=== WORKING DATA ===
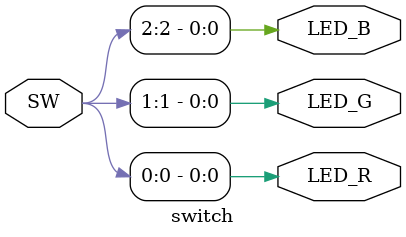
<source format=v>

module switch(input [3:0] SW, output LED_R, output LED_G, output LED_B);
      
  assign LED_R = SW[0];
  assign LED_G = SW[1];
  assign LED_B = SW[2];

endmodule

</source>
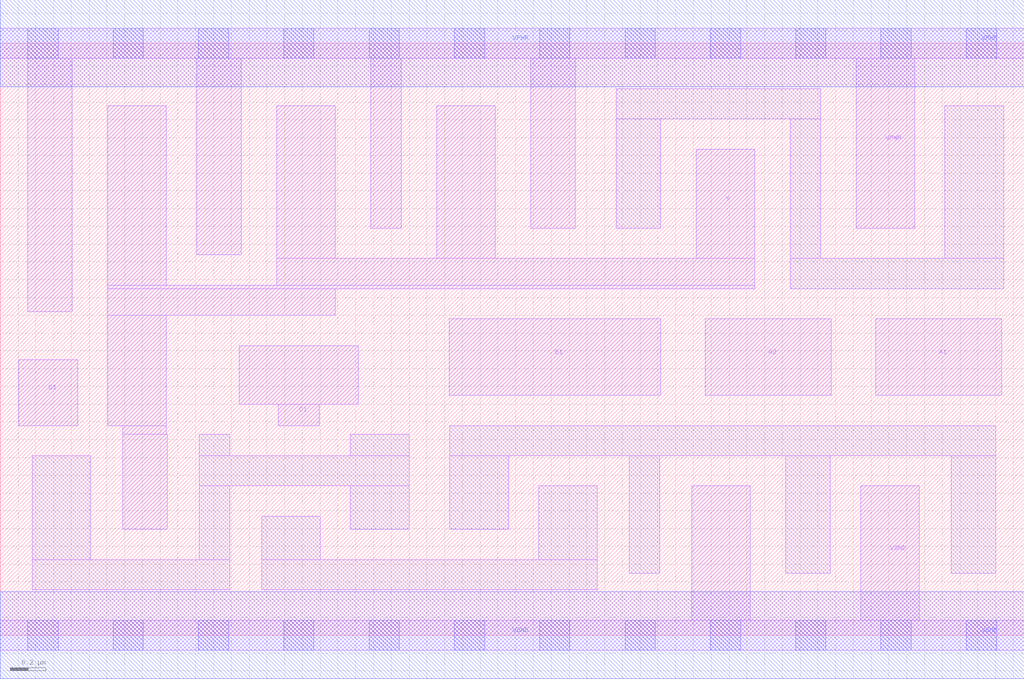
<source format=lef>
# Copyright 2020 The SkyWater PDK Authors
#
# Licensed under the Apache License, Version 2.0 (the "License");
# you may not use this file except in compliance with the License.
# You may obtain a copy of the License at
#
#     https://www.apache.org/licenses/LICENSE-2.0
#
# Unless required by applicable law or agreed to in writing, software
# distributed under the License is distributed on an "AS IS" BASIS,
# WITHOUT WARRANTIES OR CONDITIONS OF ANY KIND, either express or implied.
# See the License for the specific language governing permissions and
# limitations under the License.
#
# SPDX-License-Identifier: Apache-2.0

VERSION 5.7 ;
  NAMESCASESENSITIVE ON ;
  NOWIREEXTENSIONATPIN ON ;
  DIVIDERCHAR "/" ;
  BUSBITCHARS "[]" ;
UNITS
  DATABASE MICRONS 200 ;
END UNITS
MACRO sky130_fd_sc_ms__o2111ai_2
  CLASS CORE ;
  SOURCE USER ;
  FOREIGN sky130_fd_sc_ms__o2111ai_2 ;
  ORIGIN  0.000000  0.000000 ;
  SIZE  5.760000 BY  3.330000 ;
  SYMMETRY X Y ;
  SITE unit ;
  PIN A1
    ANTENNAGATEAREA  0.625200 ;
    DIRECTION INPUT ;
    USE SIGNAL ;
    PORT
      LAYER li1 ;
        RECT 4.925000 1.350000 5.635000 1.780000 ;
    END
  END A1
  PIN A2
    ANTENNAGATEAREA  0.625200 ;
    DIRECTION INPUT ;
    USE SIGNAL ;
    PORT
      LAYER li1 ;
        RECT 3.965000 1.350000 4.675000 1.780000 ;
    END
  END A2
  PIN B1
    ANTENNAGATEAREA  0.625200 ;
    DIRECTION INPUT ;
    USE SIGNAL ;
    PORT
      LAYER li1 ;
        RECT 2.525000 1.350000 3.715000 1.780000 ;
    END
  END B1
  PIN C1
    ANTENNAGATEAREA  0.625200 ;
    DIRECTION INPUT ;
    USE SIGNAL ;
    PORT
      LAYER li1 ;
        RECT 1.345000 1.300000 2.015000 1.630000 ;
        RECT 1.565000 1.180000 1.795000 1.300000 ;
    END
  END C1
  PIN D1
    ANTENNAGATEAREA  0.625200 ;
    DIRECTION INPUT ;
    USE SIGNAL ;
    PORT
      LAYER li1 ;
        RECT 0.105000 1.180000 0.435000 1.550000 ;
    END
  END D1
  PIN Y
    ANTENNADIFFAREA  1.416800 ;
    DIRECTION OUTPUT ;
    USE SIGNAL ;
    PORT
      LAYER li1 ;
        RECT 0.605000 1.180000 0.935000 1.800000 ;
        RECT 0.605000 1.800000 1.885000 1.950000 ;
        RECT 0.605000 1.950000 4.245000 1.970000 ;
        RECT 0.605000 1.970000 0.935000 2.980000 ;
        RECT 0.690000 0.595000 0.940000 1.130000 ;
        RECT 0.690000 1.130000 0.935000 1.180000 ;
        RECT 1.555000 1.970000 4.245000 2.120000 ;
        RECT 1.555000 2.120000 1.885000 2.980000 ;
        RECT 2.455000 2.120000 2.785000 2.980000 ;
        RECT 3.915000 2.120000 4.245000 2.735000 ;
    END
  END Y
  PIN VGND
    DIRECTION INOUT ;
    USE GROUND ;
    PORT
      LAYER li1 ;
        RECT 0.000000 -0.085000 5.760000 0.085000 ;
        RECT 3.890000  0.085000 4.220000 0.840000 ;
        RECT 4.840000  0.085000 5.170000 0.840000 ;
      LAYER mcon ;
        RECT 0.155000 -0.085000 0.325000 0.085000 ;
        RECT 0.635000 -0.085000 0.805000 0.085000 ;
        RECT 1.115000 -0.085000 1.285000 0.085000 ;
        RECT 1.595000 -0.085000 1.765000 0.085000 ;
        RECT 2.075000 -0.085000 2.245000 0.085000 ;
        RECT 2.555000 -0.085000 2.725000 0.085000 ;
        RECT 3.035000 -0.085000 3.205000 0.085000 ;
        RECT 3.515000 -0.085000 3.685000 0.085000 ;
        RECT 3.995000 -0.085000 4.165000 0.085000 ;
        RECT 4.475000 -0.085000 4.645000 0.085000 ;
        RECT 4.955000 -0.085000 5.125000 0.085000 ;
        RECT 5.435000 -0.085000 5.605000 0.085000 ;
      LAYER met1 ;
        RECT 0.000000 -0.245000 5.760000 0.245000 ;
    END
  END VGND
  PIN VPWR
    DIRECTION INOUT ;
    USE POWER ;
    PORT
      LAYER li1 ;
        RECT 0.000000 3.245000 5.760000 3.415000 ;
        RECT 0.155000 1.820000 0.405000 3.245000 ;
        RECT 1.105000 2.140000 1.355000 3.245000 ;
        RECT 2.085000 2.290000 2.255000 3.245000 ;
        RECT 2.985000 2.290000 3.235000 3.245000 ;
        RECT 4.815000 2.290000 5.145000 3.245000 ;
      LAYER mcon ;
        RECT 0.155000 3.245000 0.325000 3.415000 ;
        RECT 0.635000 3.245000 0.805000 3.415000 ;
        RECT 1.115000 3.245000 1.285000 3.415000 ;
        RECT 1.595000 3.245000 1.765000 3.415000 ;
        RECT 2.075000 3.245000 2.245000 3.415000 ;
        RECT 2.555000 3.245000 2.725000 3.415000 ;
        RECT 3.035000 3.245000 3.205000 3.415000 ;
        RECT 3.515000 3.245000 3.685000 3.415000 ;
        RECT 3.995000 3.245000 4.165000 3.415000 ;
        RECT 4.475000 3.245000 4.645000 3.415000 ;
        RECT 4.955000 3.245000 5.125000 3.415000 ;
        RECT 5.435000 3.245000 5.605000 3.415000 ;
      LAYER met1 ;
        RECT 0.000000 3.085000 5.760000 3.575000 ;
    END
  END VPWR
  OBS
    LAYER li1 ;
      RECT 0.180000 0.255000 1.290000 0.425000 ;
      RECT 0.180000 0.425000 0.510000 1.010000 ;
      RECT 1.120000 0.425000 1.290000 0.840000 ;
      RECT 1.120000 0.840000 2.300000 1.010000 ;
      RECT 1.120000 1.010000 1.290000 1.130000 ;
      RECT 1.470000 0.255000 3.360000 0.425000 ;
      RECT 1.470000 0.425000 1.800000 0.670000 ;
      RECT 1.970000 0.595000 2.300000 0.840000 ;
      RECT 1.970000 1.010000 2.300000 1.130000 ;
      RECT 2.530000 0.595000 2.860000 1.010000 ;
      RECT 2.530000 1.010000 5.600000 1.180000 ;
      RECT 3.030000 0.425000 3.360000 0.840000 ;
      RECT 3.465000 2.290000 3.715000 2.905000 ;
      RECT 3.465000 2.905000 4.615000 3.075000 ;
      RECT 3.540000 0.350000 3.710000 1.010000 ;
      RECT 4.420000 0.350000 4.670000 1.010000 ;
      RECT 4.445000 1.950000 5.645000 2.120000 ;
      RECT 4.445000 2.120000 4.615000 2.905000 ;
      RECT 5.315000 2.120000 5.645000 2.980000 ;
      RECT 5.350000 0.350000 5.600000 1.010000 ;
  END
END sky130_fd_sc_ms__o2111ai_2

</source>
===
What is needed is a verbatim copy of every line in the records above from the one containing "RECT 1.595000 3.245000" down to the one containing "RECT 0.000000 3.085000", both included, and nothing more.

        RECT 1.595000 3.245000 1.765000 3.415000 ;
        RECT 2.075000 3.245000 2.245000 3.415000 ;
        RECT 2.555000 3.245000 2.725000 3.415000 ;
        RECT 3.035000 3.245000 3.205000 3.415000 ;
        RECT 3.515000 3.245000 3.685000 3.415000 ;
        RECT 3.995000 3.245000 4.165000 3.415000 ;
        RECT 4.475000 3.245000 4.645000 3.415000 ;
        RECT 4.955000 3.245000 5.125000 3.415000 ;
        RECT 5.435000 3.245000 5.605000 3.415000 ;
      LAYER met1 ;
        RECT 0.000000 3.085000 5.760000 3.575000 ;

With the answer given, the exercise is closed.